Christmas, though, is particularly tricky, because it’s just too easy to forget where your priorities lie.

Luckily, I can help you with this. Last year I was fortunate enough to lunch at Christmas with a veteran headteacher.

“You know,” he said. “You may not believe me, but I used to forget about school on Christmas Day! But then I heard on the radio that song “The Deck of Cards”, in which an American soldier explains to his sergeant how the pack is linked to his beliefs. The two - the deuce - suggests the Old and New Testaments, the three reminds him of the Holy Trinity, the Queen is the Virgin Mary and so on.”
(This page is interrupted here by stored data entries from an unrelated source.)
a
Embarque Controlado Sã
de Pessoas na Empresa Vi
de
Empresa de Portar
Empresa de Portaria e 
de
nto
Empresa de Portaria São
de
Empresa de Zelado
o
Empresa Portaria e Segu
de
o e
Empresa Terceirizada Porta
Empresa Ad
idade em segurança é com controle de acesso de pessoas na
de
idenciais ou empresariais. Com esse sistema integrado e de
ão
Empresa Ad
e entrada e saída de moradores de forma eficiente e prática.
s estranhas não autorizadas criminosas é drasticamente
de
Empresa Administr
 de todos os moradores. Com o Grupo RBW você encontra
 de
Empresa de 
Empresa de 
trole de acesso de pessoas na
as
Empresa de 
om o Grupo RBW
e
“Do not tell me,” I exclaimed, “that you have devised a similar conceit with which to remember your headship responsibilities?”

My friend took up a fork with which to point at various items on the table, and proceeded: “When I see the roast potatoes, old friend, crisp, fresh and round, I think of my eager young NQTs, golden with youth on the surface, burgeoning with hot enthusiasm within.

“Then the apple sauce, to me, is the tangy perkiness of a group of Year Nine boys, ready to add a bit of extra bite to the blandness that surrounds them.

“And stuffing, redolent with sage and onion - wisdom and tears - represents both the good sense of my ever-faithful senior admin officer and the number of times she’s brought me budget figures that have made me weep.

“When I see the gravy in its elegant boat, I think of my pension pot, quietly steaming into rich maturity, ready to pour forth a life-enhancing benison upon my sunset years.

“Brussels sprouts, are to me our national curriculum - barely palatable, and yet so essential to our inner health.

“And then, old friend, the turkey itself, in pride of place at the centre of all things, is to me a typical government education policy - nurtured at length in well-fed darkness until slapped triumphantly down, dry, impenetrable and stone dead, upon the table.

“So you see, my dear fellow, my Christmas dinner is my logbook, planning schedule and management information system all in one, and never again will I settle down to my seasonal repast with my duty shamefully forgotten.”